Ja, wir hatten mehrere Anfragen dieser Art. Die erste Veranstaltung für potenzielle Existenzgründer und interessierte Zahnärzte inklusive Führung durch die ZAP*8 hat im November stattgefunden. Ab 2020 wird es sowohl für Zahnärzte und Praxispersonal regelmäßig die Möglichkeit zur Hospitation in der ersten Zahnpraxis der Zukunft geben.

Welchen Einfluss haben die Zahnärzte auf Ausstattung und Einrichtung?

Ab dem Zeitpunkt, in dem ein Zahnarzt für eine ZPdZ-Praxis gefunden ist, hat dieser aktiv die Möglichkeit zur Mitgestaltung. Das gilt sowohl für Design und Raumgestaltung als auch für Ausstattung und Geräte. Die Einstellung von Personal und Auswahl von Verbrauchsmaterial liegen gänzlich in der Hand der BAG. Sie sind an kein Depot oder keine Einkaufsgenossenschaft gebunden.

Haben die Zahnärzte ein (Vor-)Kaufsrecht auf die Praxis? Oder sind Praxen wie ZAP*8 als reine Inkubatoren für Generierung niederlassungswilliger Zahnärzte ausgelegt, die anschließend in neuen Räumen – zum Beispiel mithilfe der ZPdZ eine eigene Praxis errichten?

Die ZPdZ-Praxen sind nicht als derartige Inkubatoren gedacht. Ziel ist, junge Zahnärzte von der Arbeit in der eigenen Praxis zu begeistern, so dass sie diese idealerweise komplett übernehmen. Eine Ausnahme ist der Standort Düsseldorf, der als Aushängeschild der ZPdZ konzipiert wurde.

Wie hoch war der Finanzaufwand für dieses Aushängeschild und woher kam das Geld?

Über konkrete Zahlen können wir keine Auskünfte geben. Die Gründungsmitglieder der ZPdZ, die Deutsche Apotheker- und Ärztebank eG und die Zahnärztliche Abrechnungsgenossenschaft eG, haben im Sinne ihres genossenschaftlichen Auftrags das Projekt bis dato in Eigenregie realisiert, finanzielle Mittel Dritter sind nicht geflossen.

Wurden die Räume gekauft oder gemietet – und wenn gemietet, von wem?

Die Räume wurden gemietet. Bei der Immobilie handelt es sich um das Bürogebäude QuiDUS im linksrheinischen Business Quartier Seestern, das 1975 erbaut und 2015 saniert wurde. Eigentümer ist die Qidus S.à.r.l. / Kriton Immobilien-Service GmbH; dahinter steht der international agierende Immobiliendienstleister L´Etoile Properties.

Die ZPdZ verpachtet die Praxis nach eigenen Angaben zum Selbstkostenpreis. Das Projekt ZPdZ ist also nicht auf Gewinn, sondern auf Kostendeckung ausgelegt.

Das ist korrekt.

Gibt es Partnerschaften für den Aufbau und die Ausstattung der Praxen?

Die ZPdZ ist vertraglich an keine Partnerschaften oder Kooperationen gebunden. Für die Realisierung der ersten Praxis in Düsseldorf wurden seinerzeit die verschiedenen Leistungen ausgeschrieben und auf dieser Basis passende Partner ausgesucht.

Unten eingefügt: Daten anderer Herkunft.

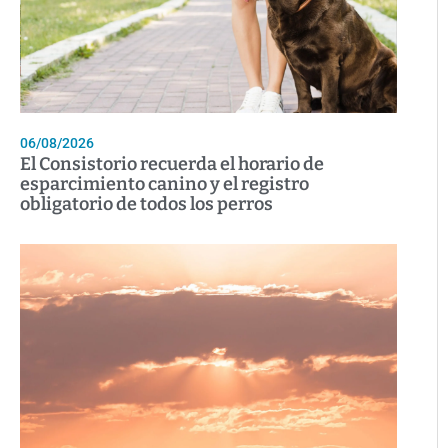
06/08/2026
El Consistorio recuerda el horario de
esparcimiento canino y el registro
obligatorio de todos los perros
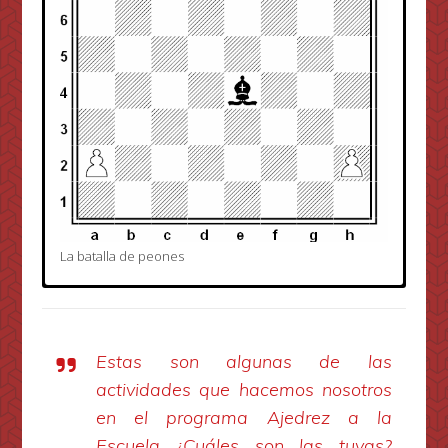
La batalla de peones
En todos estos ejercicios tenemos que plantear la
¿A cuántas casillas puede ir el
misma pregunta:
Alfil?
Estas son algunas de las
actividades que hacemos nosotros
¿A cuántas casillas puede ir el
en el programa Ajedrez a la
Alfil?
Escuela ¿Cuáles son las tuyas?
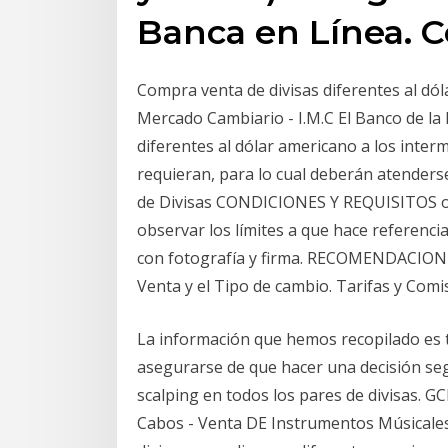
Banca en Línea. 
Compra venta de divisas diferentes al dól
Mercado Cambiario - I.M.C El Banco de la
diferentes al dólar americano a los inter
requieran, para lo cual deberán atender
de Divisas CONDICIONES Y REQUISITOS o P
observar los límites a que hace referencia e
con fotografía y firma. RECOMENDACIONES
Venta y el Tipo de cambio. Tarifas y Comi
La información que hemos recopilado es t
asegurarse de que hacer una decisión se
scalping en todos los pares de divisas.
Cabos - Venta DE Instrumentos Músicales 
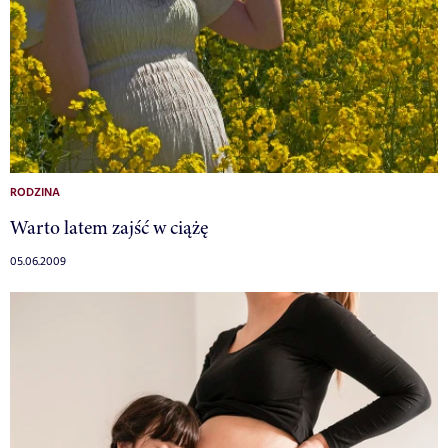
RODZINA
Warto latem zajść w ciążę
05.06.2009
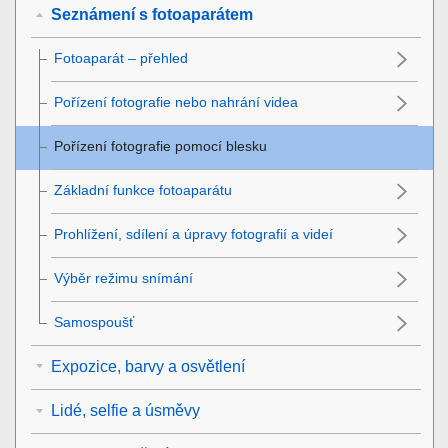
Seznámení s fotoaparátem
Fotoaparát – přehled
Pořízení fotografie nebo nahrání videa
Pořízení fotografie pomocí blesku
Základní funkce fotoaparátu
Prohlížení, sdílení a úpravy fotografií a videí
Výběr režimu snímání
Samospoušť
Expozice, barvy a osvětlení
Lidé, selfie a úsměvy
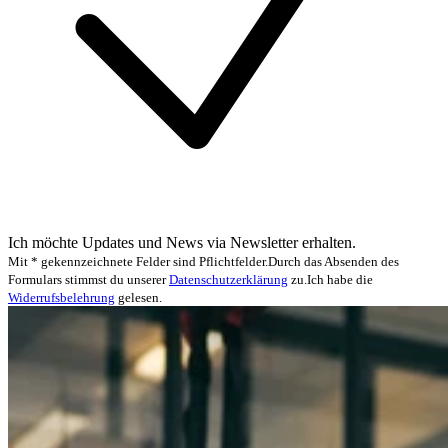
Ich möchte Updates und News via Newsletter erhalten.
Mit * gekennzeichnete Felder sind Pflichtfelder.
Durch das Absenden des
Formulars stimmst du unserer
Datenschutzerklärung
zu.
Ich habe die
Widerrufsbelehrung
gelesen.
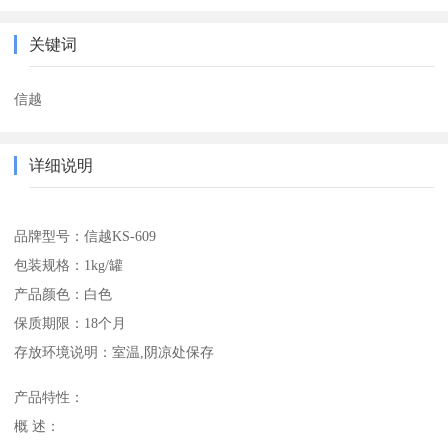
关键词
信越
详细说明
品牌型号：信越KS-609
包装规格：1kg/罐
产品颜色：白色
保质期限：18个月
存放环境说明：室温,阴凉处保存
产品特性：
概 述：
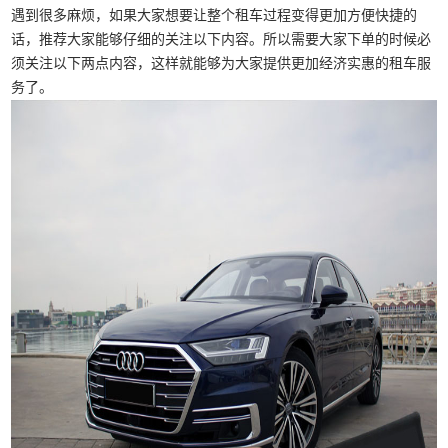
遇到很多麻烦，如果大家想要让整个租车过程变得更加方便快捷的
话，推荐大家能够仔细的关注以下内容。所以需要大家下单的时候必
须关注以下两点内容，这样就能够为大家提供更加经济实惠的租车服
务了。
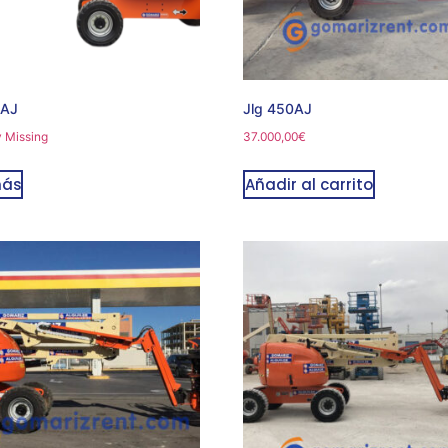
0AJ
Jlg 450AJ
y Missing
37.000,00
€
más
Añadir al carrito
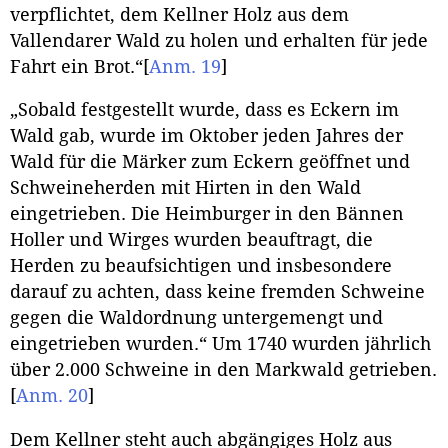
verpflichtet, dem Kellner Holz aus dem
Vallendarer Wald zu holen und erhalten für jede
Fahrt ein Brot.“
[
Anm. 19
]
„Sobald festgestellt wurde, dass es Eckern im
Wald gab, wurde im Oktober jeden Jahres der
Wald für die Märker zum Eckern geöffnet und
Schweineherden mit Hirten in den Wald
eingetrieben. Die Heimburger in den Bännen
Holler und Wirges wurden beauftragt, die
Herden zu beaufsichtigen und insbesondere
darauf zu achten, dass keine fremden Schweine
gegen die Waldordnung untergemengt und
eingetrieben wurden.“ Um 1740 wurden jährlich
über 2.000 Schweine in den Markwald getrieben.
[
Anm. 20
]
Dem Kellner steht auch abgängiges Holz aus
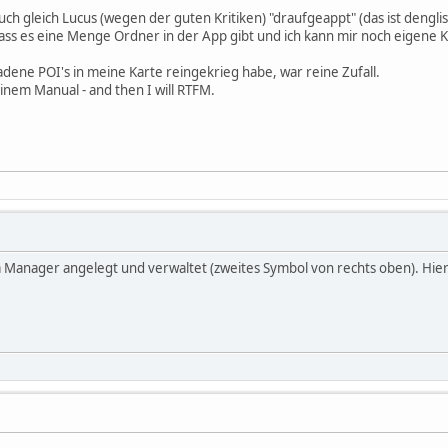
uch gleich Lucus (wegen der guten Kritiken) "draufgeappt" (das ist denglis
 dass es eine Menge Ordner in der App gibt und ich kann mir noch eigene
adene POI's in meine Karte reingekrieg habe, war reine Zufall.
inem Manual - and then I will RTFM.
Manager angelegt und verwaltet (zweites Symbol von rechts oben). Hier 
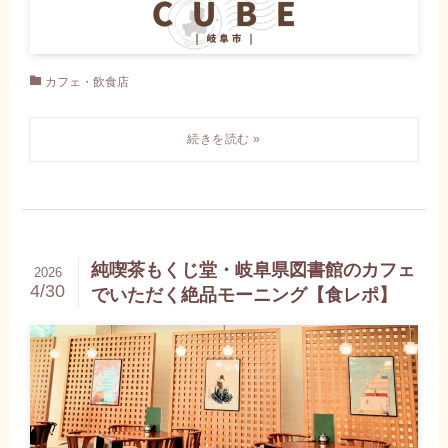
カフェ・飲食店
純喫茶もくじ堂・岐阜県図書館のカフェ
2026
4/30
でいただく絶品モーニング【食レポ】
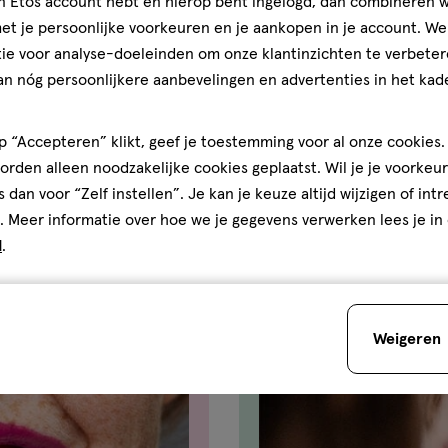
jn Etos account hebt en hierop bent ingelogd, dan combineren w
t je persoonlijke voorkeuren en je aankopen in je account. W
ie voor analyse-doeleinden om onze klantinzichten te verbeter
an nóg persoonlijkere aanbevelingen en advertenties in het kade
 “Accepteren” klikt, geef je toestemming voor al onze cookies. 
rden alleen noodzakelijke cookies geplaatst. Wil je je voorkeur
s dan voor “Zelf instellen”. Je kan je keuze altijd wijzigen of int
. Meer informatie over hoe we je gegevens verwerken lees je in
d
.
Weigeren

Haben diese Partner ihre Leistungen ebenfalls zum Selbstkostenpreis erbracht?

Die ZAP*8 haben wir auf Augenhöhe mit den Partnern aus Industrie und Handel erarbeitet. Diese haben uns hier im Rahmen ihrer individuellen Möglichkeiten unterstützt.

Sind weitere Praxen geplant?

Die ZPdZ hat es sich auch zur Aufgabe gemacht, bei der Sicherstellung der zahnärztlichen Versorgung in ländlichen Regionen zu unterstützen. Darum ist momentan ein zweiter Standort in einer kleineren Gemeinde in Niedersachsen in der Konzeption. Hierzu wurden erste Gespräche mit Interessenten geführt, allerdings haben wir noch keine finale Entscheidung getroffen. Aktuell melden sich viele Zahnärzte aus verschiedensten Regionen bei uns. Hier wird geprüft, inwieweit wir im weiteren Verlauf des Projekts zusammenkommen können.

Die Fragen stellte Marius Giessmann.